Colonial’s opening night card includes two entries each for trainers Ferris Allen and Hamilton Smith who dueled each other regularly for training titles in Colonial’s first edition.
“We’re stabled next door to each other at Laurel, so in a grumpy way, we’re the best of friends,” commented Allen. “When he wins, I’m happy for him and mad at myself for letting him beat me.”
Allen has gathered horses previously trained by luminaries like Hall of Famer D. Wayne Lukas and from as far away as California’s Golden Gate Fields and is bringing them to Colonial in anticipation of the 15-day meet.
“That’s by design,” explained Allen. “We could have run earlier in other venues but wanted to target this meet. I’ve acquired horses to fit the need of the upcoming meet with the Virginia-bred and -certified program.”

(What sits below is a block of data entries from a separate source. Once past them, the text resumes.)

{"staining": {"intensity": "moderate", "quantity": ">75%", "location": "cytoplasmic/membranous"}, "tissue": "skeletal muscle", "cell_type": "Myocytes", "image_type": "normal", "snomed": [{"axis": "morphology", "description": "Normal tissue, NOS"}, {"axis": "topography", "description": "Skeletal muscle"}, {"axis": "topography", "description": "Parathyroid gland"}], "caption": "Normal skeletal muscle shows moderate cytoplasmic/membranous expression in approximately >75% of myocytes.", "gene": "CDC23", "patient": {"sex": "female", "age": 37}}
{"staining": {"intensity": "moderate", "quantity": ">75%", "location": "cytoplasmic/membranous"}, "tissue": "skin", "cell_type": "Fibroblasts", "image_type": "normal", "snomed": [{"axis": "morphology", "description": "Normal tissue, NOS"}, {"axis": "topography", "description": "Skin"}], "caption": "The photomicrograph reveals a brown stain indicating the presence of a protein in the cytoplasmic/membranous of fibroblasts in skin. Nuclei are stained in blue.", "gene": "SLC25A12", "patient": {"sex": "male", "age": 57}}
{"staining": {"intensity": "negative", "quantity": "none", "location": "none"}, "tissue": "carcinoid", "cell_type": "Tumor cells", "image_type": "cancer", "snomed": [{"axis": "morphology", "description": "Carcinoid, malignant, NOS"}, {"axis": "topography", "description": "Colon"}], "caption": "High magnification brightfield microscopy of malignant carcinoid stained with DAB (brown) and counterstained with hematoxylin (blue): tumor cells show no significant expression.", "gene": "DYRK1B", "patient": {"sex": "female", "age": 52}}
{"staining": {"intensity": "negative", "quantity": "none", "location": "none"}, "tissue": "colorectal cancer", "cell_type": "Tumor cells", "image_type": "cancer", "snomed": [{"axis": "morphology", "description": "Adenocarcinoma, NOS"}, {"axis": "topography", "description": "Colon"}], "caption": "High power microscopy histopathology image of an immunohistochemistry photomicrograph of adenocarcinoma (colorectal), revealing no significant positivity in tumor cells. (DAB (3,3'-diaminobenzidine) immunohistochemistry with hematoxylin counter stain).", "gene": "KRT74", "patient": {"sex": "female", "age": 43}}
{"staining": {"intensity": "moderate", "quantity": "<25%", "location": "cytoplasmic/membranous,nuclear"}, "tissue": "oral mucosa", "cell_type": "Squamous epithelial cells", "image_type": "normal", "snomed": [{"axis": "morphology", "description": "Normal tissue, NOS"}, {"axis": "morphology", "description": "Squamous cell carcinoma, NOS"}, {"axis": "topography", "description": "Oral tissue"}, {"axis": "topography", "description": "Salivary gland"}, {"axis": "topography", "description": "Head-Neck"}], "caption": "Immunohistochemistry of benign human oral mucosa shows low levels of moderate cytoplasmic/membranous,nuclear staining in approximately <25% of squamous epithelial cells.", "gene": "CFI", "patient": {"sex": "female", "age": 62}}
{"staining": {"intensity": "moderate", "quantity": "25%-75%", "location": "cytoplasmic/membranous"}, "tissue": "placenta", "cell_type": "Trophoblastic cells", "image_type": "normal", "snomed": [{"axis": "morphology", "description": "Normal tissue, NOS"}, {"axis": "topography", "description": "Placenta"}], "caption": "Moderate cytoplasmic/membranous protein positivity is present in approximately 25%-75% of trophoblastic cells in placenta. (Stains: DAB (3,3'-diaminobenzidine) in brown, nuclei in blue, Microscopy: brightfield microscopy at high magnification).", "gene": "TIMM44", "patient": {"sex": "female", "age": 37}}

The Varina native, who played baseball at William and Mary, is rejuvenating the pool house at his family farm for his accommodations during the racing season, one of many similarities for Allen of Colonial’s first era. Allen recalled the “dusty and frantic” scramble to open Colonial the first time around in 1997 and said he sees a few similarities in the upcoming preparations. However, it’s one of the differences, that will present a challenge to Allen.
“In refashioning things down there, they’ve created so much better racing that it’s going to be harder for me to win a race,” Allen said.
Still, he, like his counterparts, was happy to be back on the track in New Kent.
While the opening of a racetrack is like mobilizing a city, it can still be a small, small, world on the backstretch.